Description of the task |
Scan the records beneath this line for the line holding "Investment Agreement and the Mongolian" and the line holding "Investment Agreement and the Joint", then transcribe exactly those two and all lines between.

Information shown |
────────────────
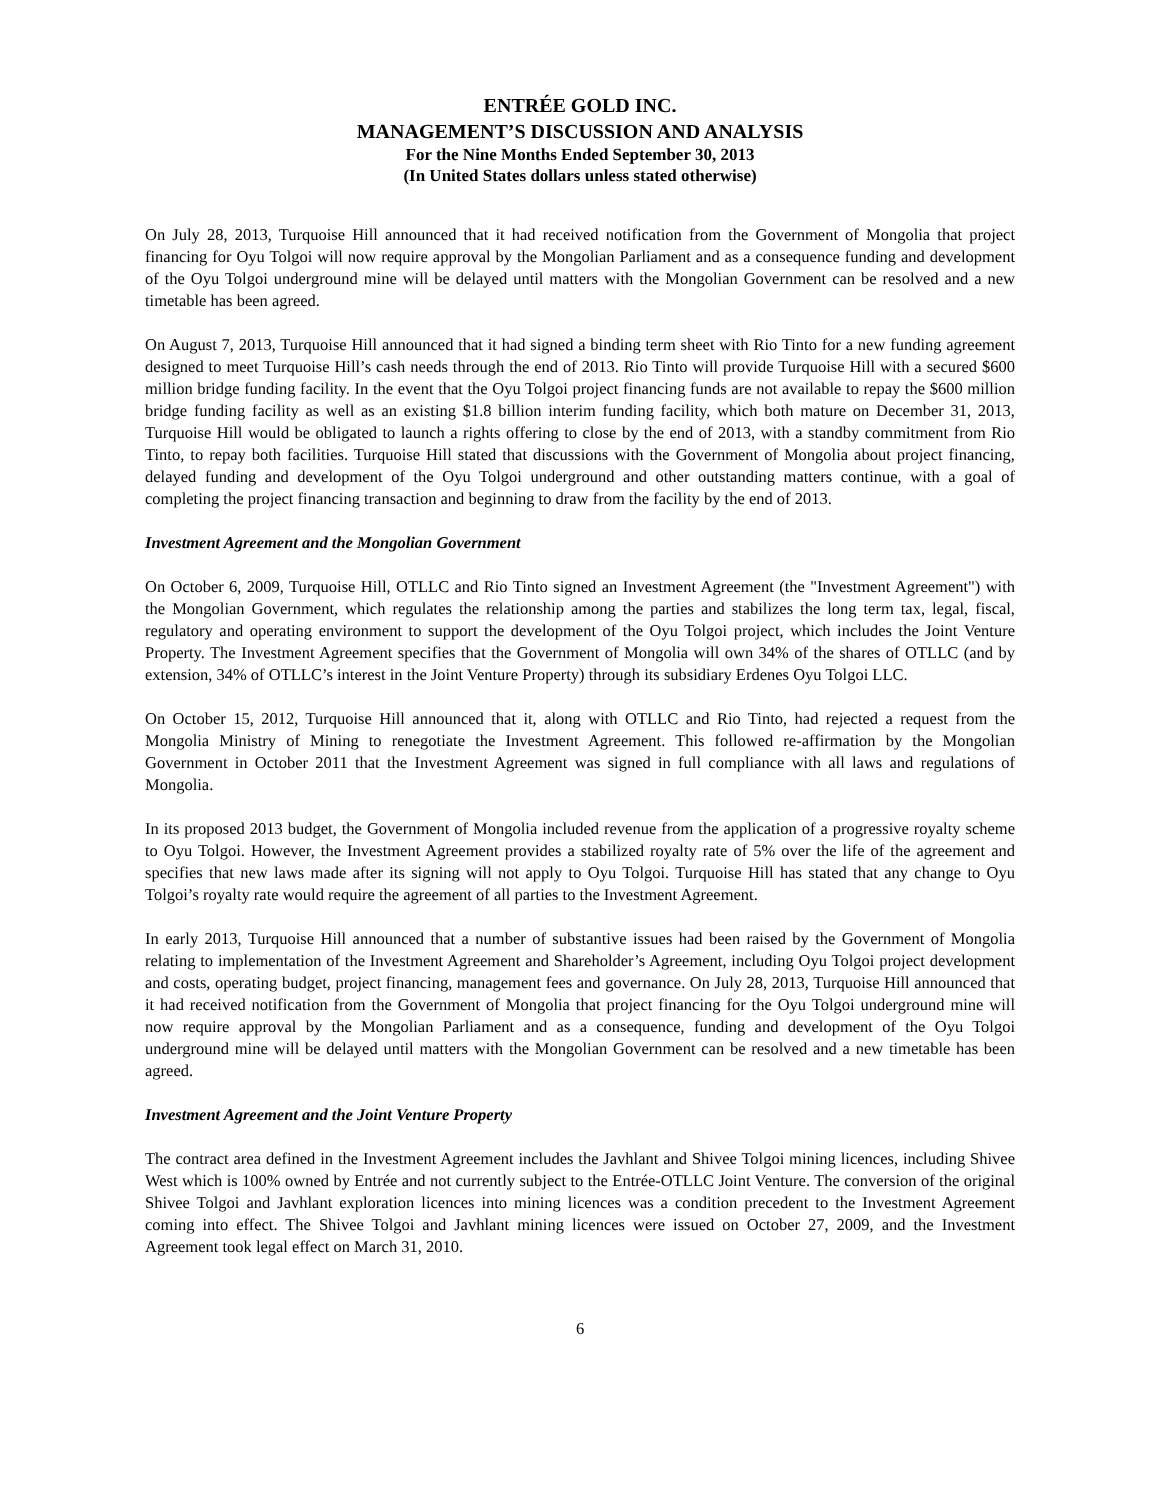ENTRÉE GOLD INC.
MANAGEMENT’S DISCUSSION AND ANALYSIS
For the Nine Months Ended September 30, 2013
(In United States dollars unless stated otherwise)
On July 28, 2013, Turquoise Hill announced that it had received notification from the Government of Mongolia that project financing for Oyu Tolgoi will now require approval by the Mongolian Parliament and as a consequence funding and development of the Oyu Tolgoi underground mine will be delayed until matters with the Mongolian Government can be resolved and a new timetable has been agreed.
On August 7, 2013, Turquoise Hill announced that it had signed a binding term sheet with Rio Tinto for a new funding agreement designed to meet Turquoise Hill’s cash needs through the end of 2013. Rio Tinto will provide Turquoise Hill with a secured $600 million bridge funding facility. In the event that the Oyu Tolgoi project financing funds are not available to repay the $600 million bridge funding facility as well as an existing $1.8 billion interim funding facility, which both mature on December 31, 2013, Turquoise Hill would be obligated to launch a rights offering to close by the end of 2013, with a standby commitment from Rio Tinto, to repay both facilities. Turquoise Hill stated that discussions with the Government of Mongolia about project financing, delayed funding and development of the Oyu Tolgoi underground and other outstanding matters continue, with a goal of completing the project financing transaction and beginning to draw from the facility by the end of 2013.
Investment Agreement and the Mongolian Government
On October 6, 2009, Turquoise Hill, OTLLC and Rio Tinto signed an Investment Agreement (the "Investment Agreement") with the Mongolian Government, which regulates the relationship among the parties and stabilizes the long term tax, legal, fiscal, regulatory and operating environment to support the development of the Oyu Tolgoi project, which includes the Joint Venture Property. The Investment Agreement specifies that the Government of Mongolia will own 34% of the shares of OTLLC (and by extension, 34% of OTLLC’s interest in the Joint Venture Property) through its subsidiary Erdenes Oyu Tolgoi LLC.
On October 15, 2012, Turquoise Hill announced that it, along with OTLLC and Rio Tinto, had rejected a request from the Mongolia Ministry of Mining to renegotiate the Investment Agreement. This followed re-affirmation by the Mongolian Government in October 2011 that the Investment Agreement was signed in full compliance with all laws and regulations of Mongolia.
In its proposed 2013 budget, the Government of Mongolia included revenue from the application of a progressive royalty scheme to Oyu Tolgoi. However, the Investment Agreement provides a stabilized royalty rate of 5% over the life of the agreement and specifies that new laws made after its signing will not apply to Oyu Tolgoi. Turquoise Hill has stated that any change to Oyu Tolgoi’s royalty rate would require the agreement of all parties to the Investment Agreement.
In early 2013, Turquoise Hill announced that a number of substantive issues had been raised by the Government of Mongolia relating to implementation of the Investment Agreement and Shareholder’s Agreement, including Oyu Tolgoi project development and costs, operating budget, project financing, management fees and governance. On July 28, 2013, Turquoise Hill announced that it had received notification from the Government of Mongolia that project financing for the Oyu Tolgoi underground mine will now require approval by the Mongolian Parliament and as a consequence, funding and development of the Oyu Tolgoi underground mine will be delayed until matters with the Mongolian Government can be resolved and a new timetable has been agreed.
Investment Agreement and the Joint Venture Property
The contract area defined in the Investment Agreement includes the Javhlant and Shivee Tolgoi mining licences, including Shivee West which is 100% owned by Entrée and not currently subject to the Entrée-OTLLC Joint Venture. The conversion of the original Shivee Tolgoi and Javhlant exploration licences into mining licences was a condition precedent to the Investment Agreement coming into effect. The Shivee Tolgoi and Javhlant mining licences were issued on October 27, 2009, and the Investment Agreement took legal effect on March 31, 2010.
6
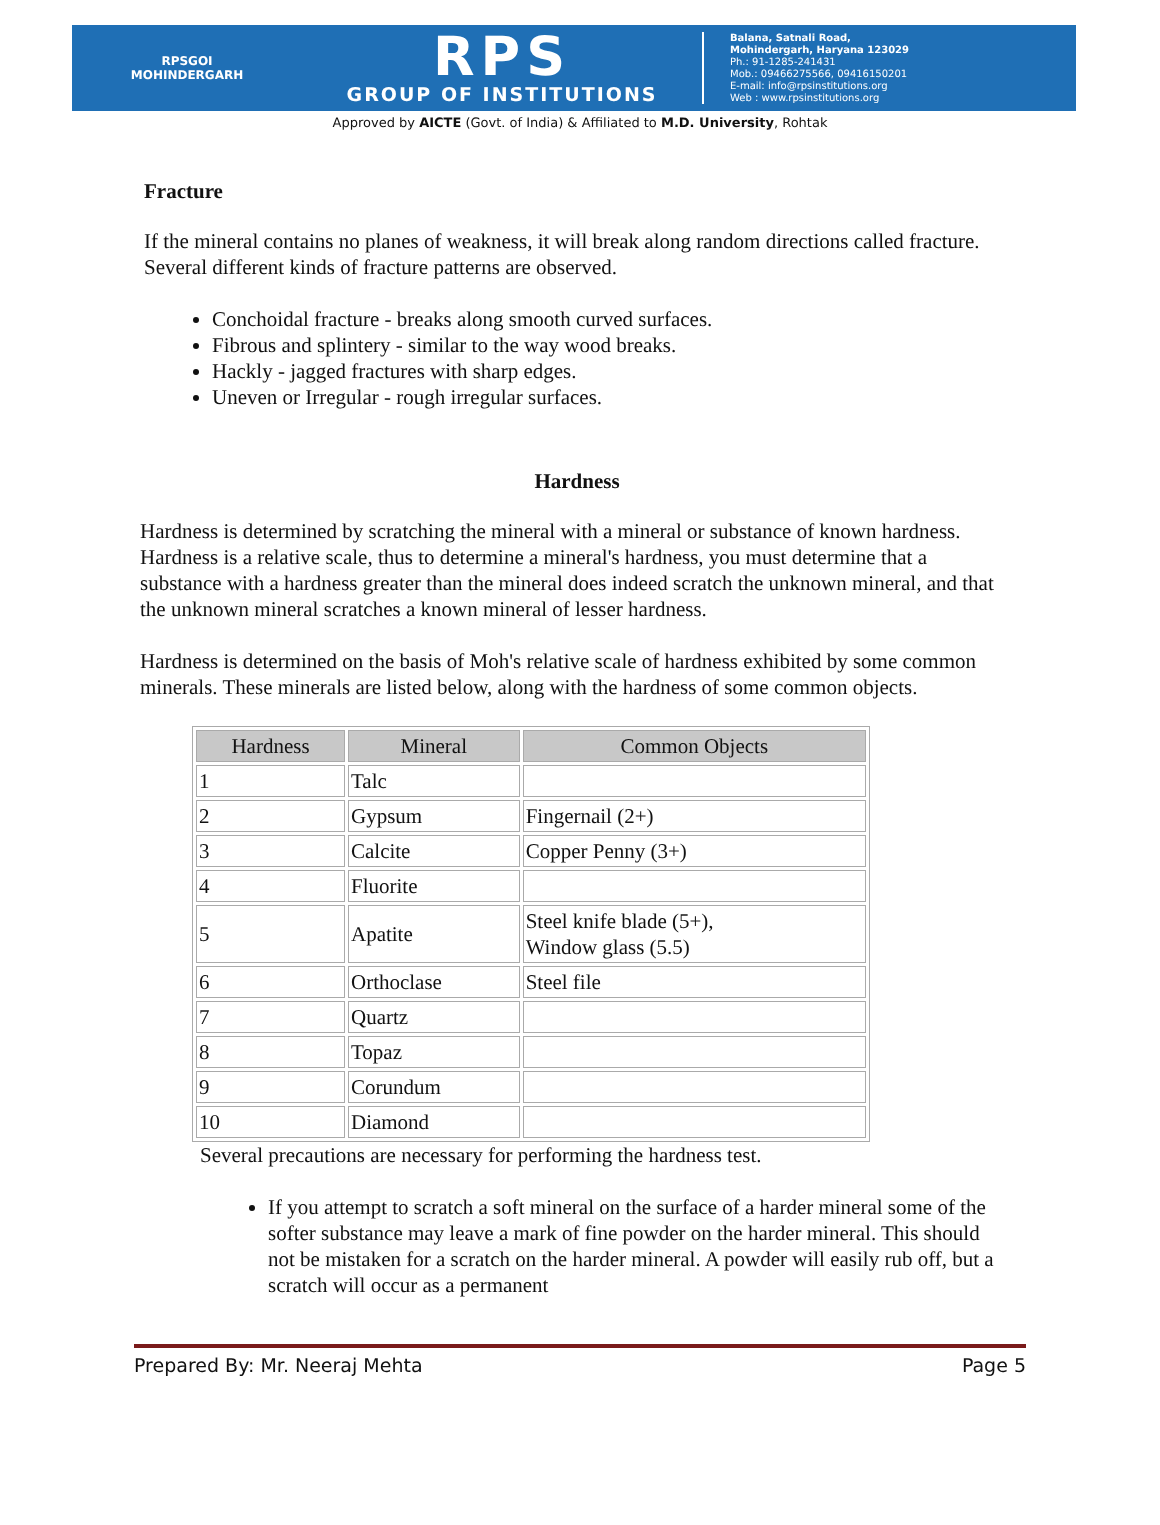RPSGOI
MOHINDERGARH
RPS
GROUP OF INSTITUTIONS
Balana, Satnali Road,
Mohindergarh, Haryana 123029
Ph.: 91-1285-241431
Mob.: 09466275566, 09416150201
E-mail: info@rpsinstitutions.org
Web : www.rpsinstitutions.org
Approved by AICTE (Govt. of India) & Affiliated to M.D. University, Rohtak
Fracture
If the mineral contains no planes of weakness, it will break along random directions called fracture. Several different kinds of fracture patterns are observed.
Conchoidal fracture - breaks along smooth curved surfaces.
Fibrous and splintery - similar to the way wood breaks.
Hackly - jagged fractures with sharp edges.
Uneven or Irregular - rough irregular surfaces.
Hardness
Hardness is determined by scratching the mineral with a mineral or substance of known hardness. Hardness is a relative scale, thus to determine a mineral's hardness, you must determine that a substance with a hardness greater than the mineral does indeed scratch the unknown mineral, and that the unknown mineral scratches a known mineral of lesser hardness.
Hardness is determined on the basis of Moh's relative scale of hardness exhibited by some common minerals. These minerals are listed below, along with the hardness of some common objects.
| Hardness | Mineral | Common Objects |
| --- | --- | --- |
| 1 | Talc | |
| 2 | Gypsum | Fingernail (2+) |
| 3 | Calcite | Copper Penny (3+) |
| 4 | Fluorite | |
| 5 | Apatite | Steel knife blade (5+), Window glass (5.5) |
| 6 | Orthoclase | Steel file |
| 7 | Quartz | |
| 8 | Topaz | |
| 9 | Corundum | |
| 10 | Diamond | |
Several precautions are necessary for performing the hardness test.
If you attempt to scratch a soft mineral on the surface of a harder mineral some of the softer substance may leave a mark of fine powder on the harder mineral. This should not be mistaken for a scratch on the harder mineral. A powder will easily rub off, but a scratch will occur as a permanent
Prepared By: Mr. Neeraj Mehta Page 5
────────────────
Result for this exercise |
Investment Agreement and the Mongolian Government
On October 6, 2009, Turquoise Hill, OTLLC and Rio Tinto signed an Investment Agreement (the "Investment Agreement") with the Mongolian Government, which regulates the relationship among the parties and stabilizes the long term tax, legal, fiscal, regulatory and operating environment to support the development of the Oyu Tolgoi project, which includes the Joint Venture Property. The Investment Agreement specifies that the Government of Mongolia will own 34% of the shares of OTLLC (and by extension, 34% of OTLLC’s interest in the Joint Venture Property) through its subsidiary Erdenes Oyu Tolgoi LLC.
On October 15, 2012, Turquoise Hill announced that it, along with OTLLC and Rio Tinto, had rejected a request from the Mongolia Ministry of Mining to renegotiate the Investment Agreement. This followed re-affirmation by the Mongolian Government in October 2011 that the Investment Agreement was signed in full compliance with all laws and regulations of Mongolia.
In its proposed 2013 budget, the Government of Mongolia included revenue from the application of a progressive royalty scheme to Oyu Tolgoi. However, the Investment Agreement provides a stabilized royalty rate of 5% over the life of the agreement and specifies that new laws made after its signing will not apply to Oyu Tolgoi. Turquoise Hill has stated that any change to Oyu Tolgoi’s royalty rate would require the agreement of all parties to the Investment Agreement.
In early 2013, Turquoise Hill announced that a number of substantive issues had been raised by the Government of Mongolia relating to implementation of the Investment Agreement and Shareholder’s Agreement, including Oyu Tolgoi project development and costs, operating budget, project financing, management fees and governance. On July 28, 2013, Turquoise Hill announced that it had received notification from the Government of Mongolia that project financing for the Oyu Tolgoi underground mine will now require approval by the Mongolian Parliament and as a consequence, funding and development of the Oyu Tolgoi underground mine will be delayed until matters with the Mongolian Government can be resolved and a new timetable has been agreed.
Investment Agreement and the Joint Venture Property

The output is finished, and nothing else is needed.